Circles and 'Life Capacity'

When I was in High School, our Principal used to spend a lot of time during school assemblies banging on about ensuring that the “spheres” (or maybe they were “circles”?) of our life were all full and consistent. I think – or my vague memory of interpretation – that her point was that it’s never too early to try and achieve some form of ‘balance’ across all the different things we’ve got going on in our daily lives – whether that be our homework, netball commitments and casual employment at KFC or managing and prioritising competing commitments of work, friends, parenting etc.

There’s a term that regularly comes up when I’m caught thinking about Mrs Hughes’ metaphorical spheres. And I’m not a huge fan of the term. But it always comes up when I’m beginning to feel overwhelmed or stressed by my competing or busting circles.

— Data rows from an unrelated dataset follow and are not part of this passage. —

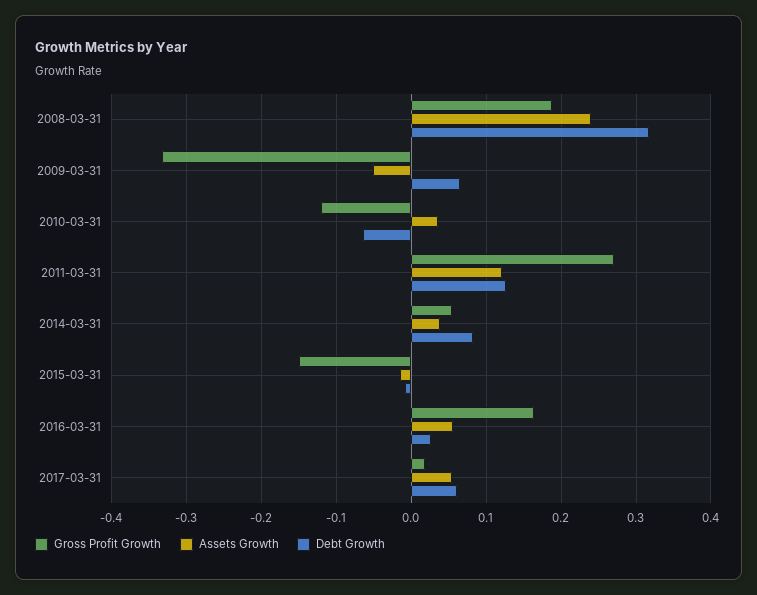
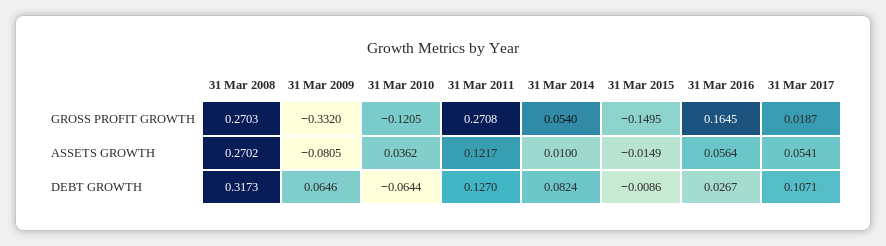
  {
    "Gross Profit Growth": {
-     "2008-03-31": 0.19,
+     "2008-03-31": 0.2703,
      "2009-03-31": -0.332,
      "2010-03-31": -0.1205,
      "2011-03-31": 0.2708,
      "2014-03-31": 0.054,
      "2015-03-31": -0.1495,
      "2016-03-31": 0.1645,
      "2017-03-31": 0.0187
    },
    "Assets Growth": {
-     "2008-03-31": 0.24,
+     "2008-03-31": 0.2702,
-     "2009-03-31": -0.05,
+     "2009-03-31": -0.0805,
      "2010-03-31": 0.0362,
      "2011-03-31": 0.1217,
-     "2014-03-31": 0.04,
+     "2014-03-31": 0.01,
      "2015-03-31": -0.0149,
      "2016-03-31": 0.0564,
      "2017-03-31": 0.0541
    },
    "Debt Growth": {
      "2008-03-31": 0.3173,
      "2009-03-31": 0.0646,
      "2010-03-31": -0.0644,
      "2011-03-31": 0.127,
      "2014-03-31": 0.0824,
      "2015-03-31": -0.0086,
      "2016-03-31": 0.0267,
-     "2017-03-31": 0.06
+     "2017-03-31": 0.1071
    }
  }

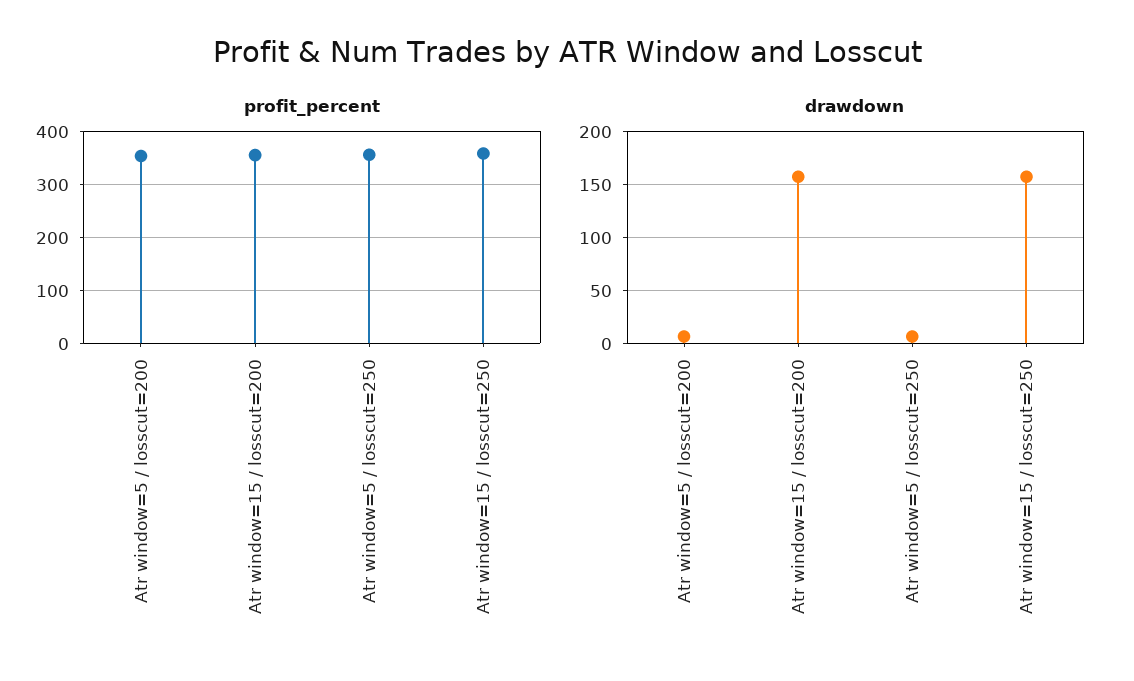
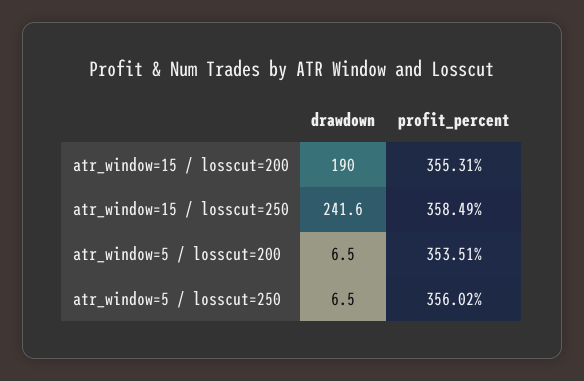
  {
    "profit_percent": {
      "Atr window=5 / losscut=200": 353.51,
      "Atr window=15 / losscut=200": 355.31,
      "Atr window=5 / losscut=250": 356.02,
      "Atr window=15 / losscut=250": 358.49
    },
    "drawdown": {
      "Atr window=5 / losscut=200": 6.5,
-     "Atr window=15 / losscut=200": 160,
+     "Atr window=15 / losscut=200": 190,
      "Atr window=5 / losscut=250": 6.5,
-     "Atr window=15 / losscut=250": 160
+     "Atr window=15 / losscut=250": 241.6
    }
  }

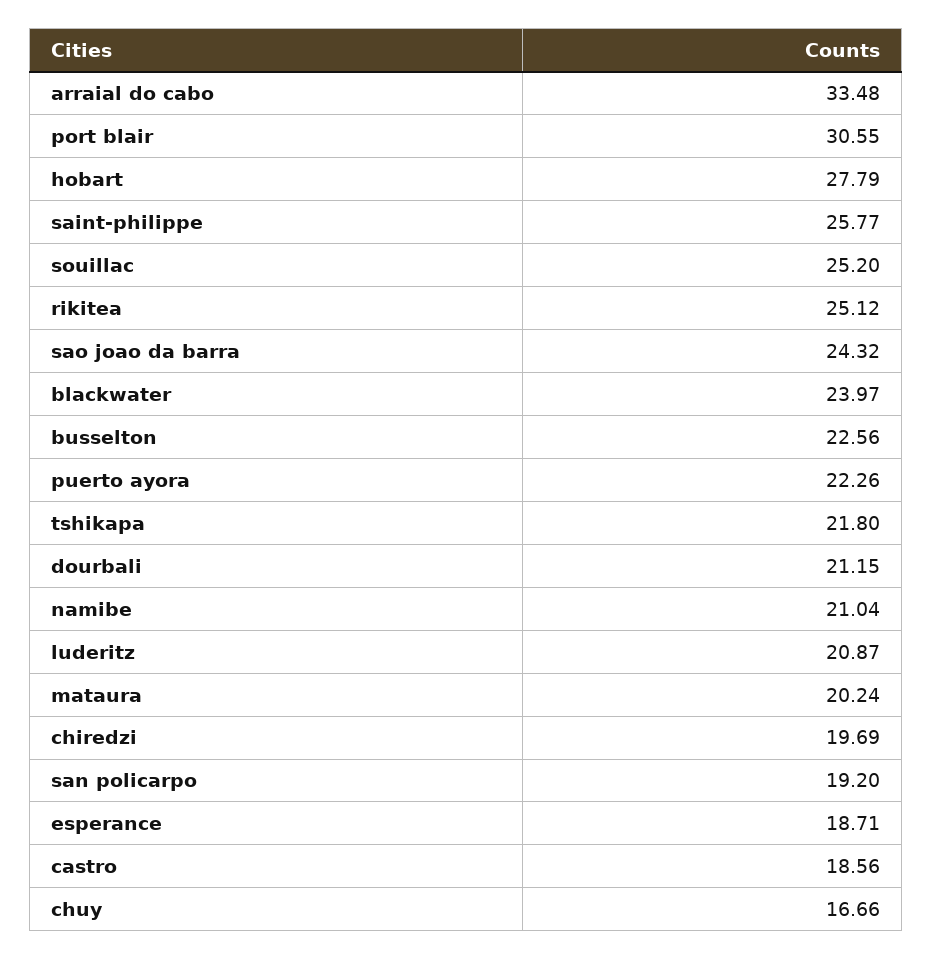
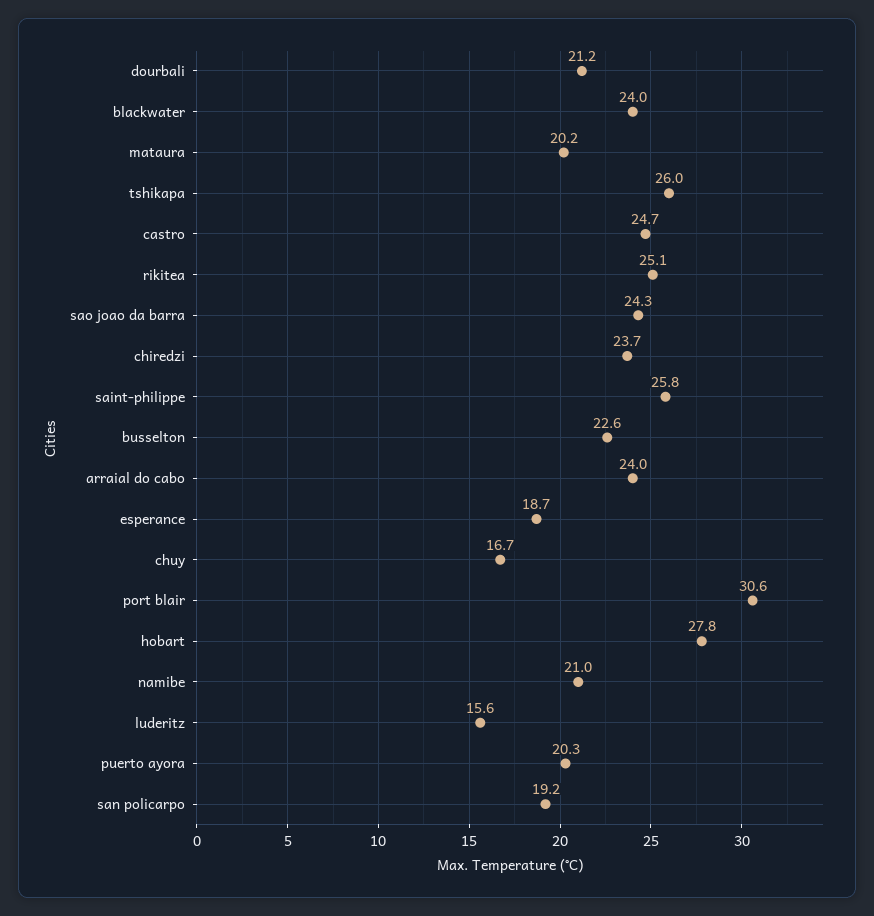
  {
-   "arraial do cabo": 33.48,
+   "arraial do cabo": 24,
    "port blair": 30.55,
    "hobart": 27.79,
    "saint-philippe": 25.77,
-   "souillac": 25.2,
    "rikitea": 25.12,
    "sao joao da barra": 24.32,
    "blackwater": 23.97,
    "busselton": 22.56,
-   "puerto ayora": 22.26,
+   "puerto ayora": 20.3,
-   "tshikapa": 21.8,
+   "tshikapa": 26,
    "dourbali": 21.15,
    "namibe": 21.04,
-   "luderitz": 20.87,
+   "luderitz": 15.6,
    "mataura": 20.24,
-   "chiredzi": 19.69,
+   "chiredzi": 23.7,
    "san policarpo": 19.2,
    "esperance": 18.71,
-   "castro": 18.56,
+   "castro": 24.7,
    "chuy": 16.66
  }

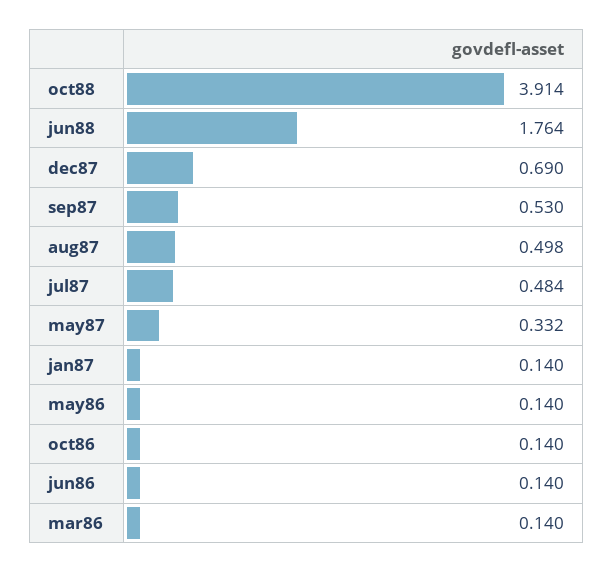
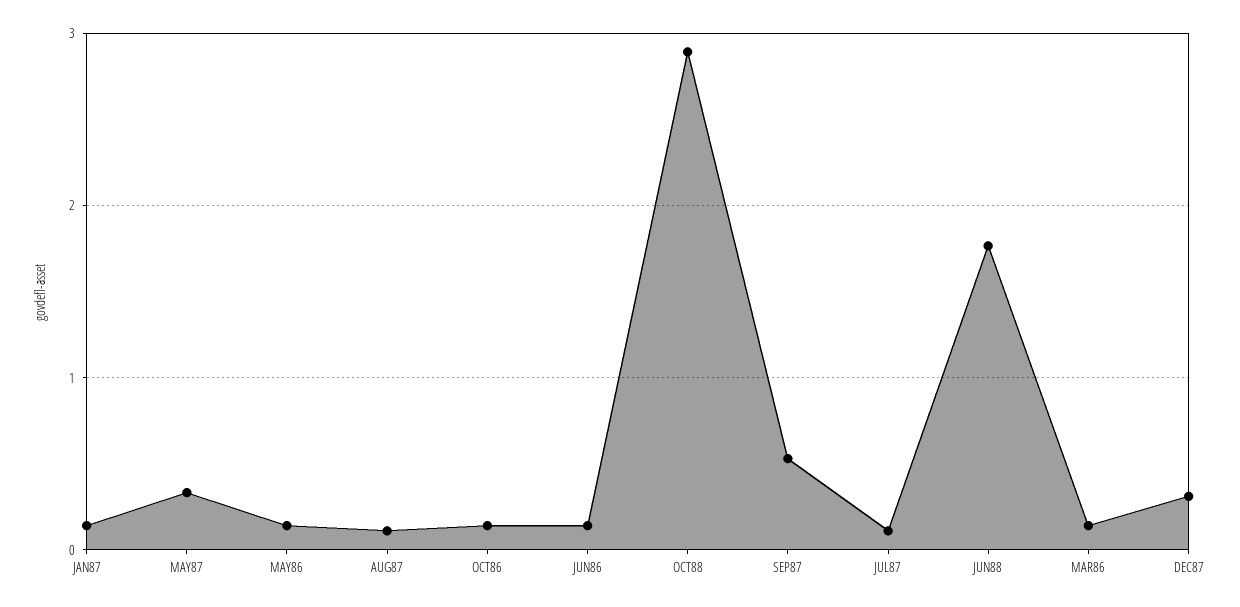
  {
-   "oct88": 3.914,
+   "oct88": 2.9,
    "jun88": 1.764,
-   "dec87": 0.69,
+   "dec87": 0.3,
    "sep87": 0.53,
-   "aug87": 0.498,
+   "aug87": 0.1,
-   "jul87": 0.484,
+   "jul87": 0.1,
    "may87": 0.332,
    "jan87": 0.14,
    "may86": 0.14,
    "oct86": 0.14,
    "jun86": 0.14,
    "mar86": 0.14
  }

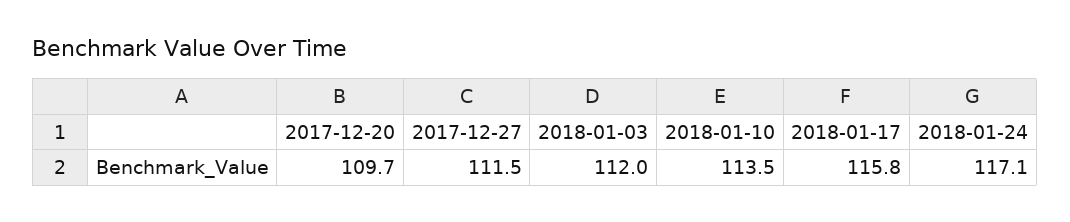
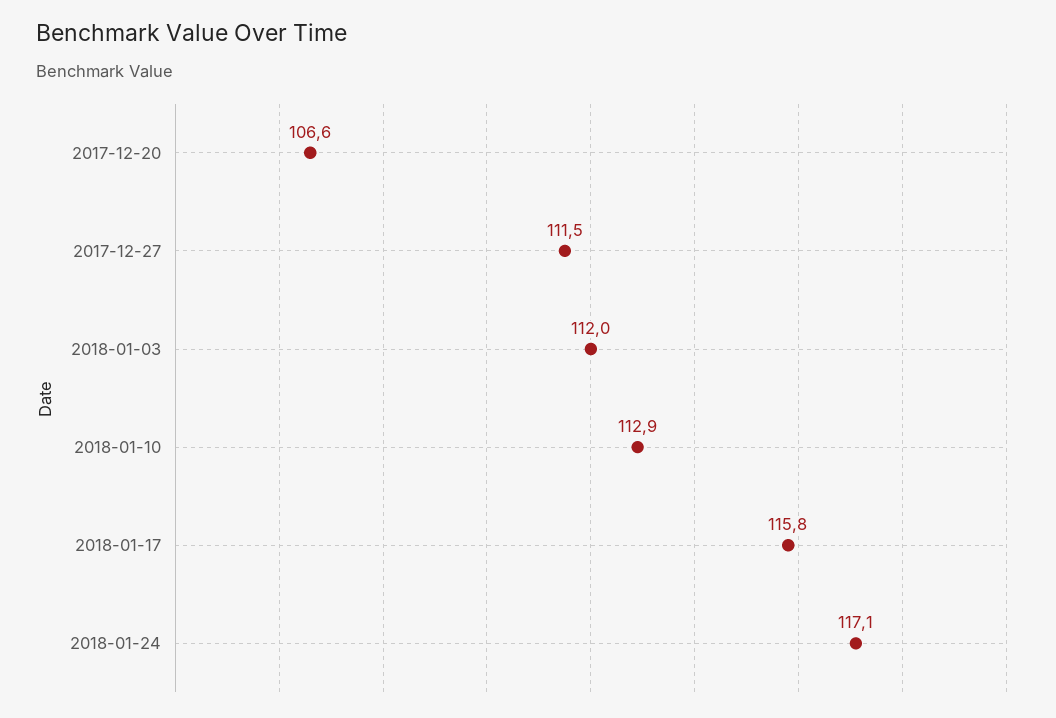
  {
-   "2017-12-20": 109.7,
+   "2017-12-20": 106.6,
    "2017-12-27": 111.5,
    "2018-01-03": 112,
-   "2018-01-10": 113.5,
+   "2018-01-10": 112.9,
    "2018-01-17": 115.8,
    "2018-01-24": 117.1
  }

‘Work-life balance’. Firstly, this concept seems slightly nonsensical to me, because it makes the assumption that work isn’t a part of life. But it is. And for many, work is a really big part of life and can even bring more satisfaction and meaning than one’s private life. Secondly, I have really begun to loathe the term ‘balance’. Balance refers to some state of equilibrium. And it seems to be part of the human condition to strive for this state of equilibrium.  Yet our world is always going to be somewhat out of balance. Our lives are impacted by constant change, speed, uncertainty, new technologies, globalisation and the associated demands that ignore basic human needs. Rather than strive for measuring all these things out to suit us best, shouldn’t we be aiming for building resilience and our capacity to deal with change?

Perhaps I’d re-frame the whole thing as ‘life capacity’. And define it as the ability to spend the required time on each of your important spheres. Whether your spheres include paid work or not, or devoting time to a cause you value. Spending time in nourishing your personal relationships and enjoying your private pursuits.

‘Life capacity’ might be about feeling that we have our own freedom balanced with the discipline required to meet the demands and obligations we are facing.

I find it pretty easy these days to pick up on the signs when my spheres are all out of whack or my ‘life capacity’ is not where I’d like it to be. It didn’t used to be this way. There’s been a number of periods in my past, where in the lead up to experiencing major depressive episodes I was over-committing to too many things in too many spheres at a manic pace. And with hindsight, very easy to see what the end result would be.

But now, I’m much more mindful. There’s so many signs available to us to keep us aware of when things might be a little out of whack. For me it’s noticing that it’s taking a little longer than usual to get to sleep. It’s being aware of the amount of hours that I’m spending at work. It’s reflected in how much time I have to spend on my craft projects or hobbies or really bad reality television. It pops up in an increase in negative thinking patterns. It’s also noticeable if I am doing something enjoyable yet feeling guilty that I should be doing something else.

The wonderful thing is though, if I pick up on these signs and symptoms at this stage I can make some changes and prevent things from escalating. I might re-prioritise some of the things I have on. I might use the word “No” a bit more than usual. I might ask others for more help. I might change my routine around. Intervening early works a treat. Trust me.

Whilst I probably wasn’t totally aware of it at the time, I think our High School Principal really had our very best interests at heart. There’s so many wonderful and varied aspects/spheres in our lives. We just need to make sure we have the capacity to joyfully live and move between them.